Records from a collection
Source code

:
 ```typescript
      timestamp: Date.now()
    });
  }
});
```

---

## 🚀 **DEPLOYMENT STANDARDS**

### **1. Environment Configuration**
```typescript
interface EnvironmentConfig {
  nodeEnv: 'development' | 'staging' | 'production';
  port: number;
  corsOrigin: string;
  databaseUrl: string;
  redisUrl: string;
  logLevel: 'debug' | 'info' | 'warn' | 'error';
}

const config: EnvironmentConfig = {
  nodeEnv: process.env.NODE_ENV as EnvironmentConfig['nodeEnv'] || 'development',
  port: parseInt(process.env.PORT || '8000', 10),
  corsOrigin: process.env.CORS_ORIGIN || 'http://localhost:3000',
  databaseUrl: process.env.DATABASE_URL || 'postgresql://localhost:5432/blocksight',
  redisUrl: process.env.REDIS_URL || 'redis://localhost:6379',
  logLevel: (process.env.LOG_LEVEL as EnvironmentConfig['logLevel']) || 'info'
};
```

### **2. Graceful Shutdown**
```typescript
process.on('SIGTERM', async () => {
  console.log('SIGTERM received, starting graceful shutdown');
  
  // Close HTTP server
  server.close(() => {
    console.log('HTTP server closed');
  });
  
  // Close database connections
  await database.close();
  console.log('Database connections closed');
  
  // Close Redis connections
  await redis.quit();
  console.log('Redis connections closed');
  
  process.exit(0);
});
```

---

### WORK TO BE COMPLETED
Nothing but a number should be given: the count of lines in the records that contain the word "logLevel".

### WRITTEN RESPONSE
2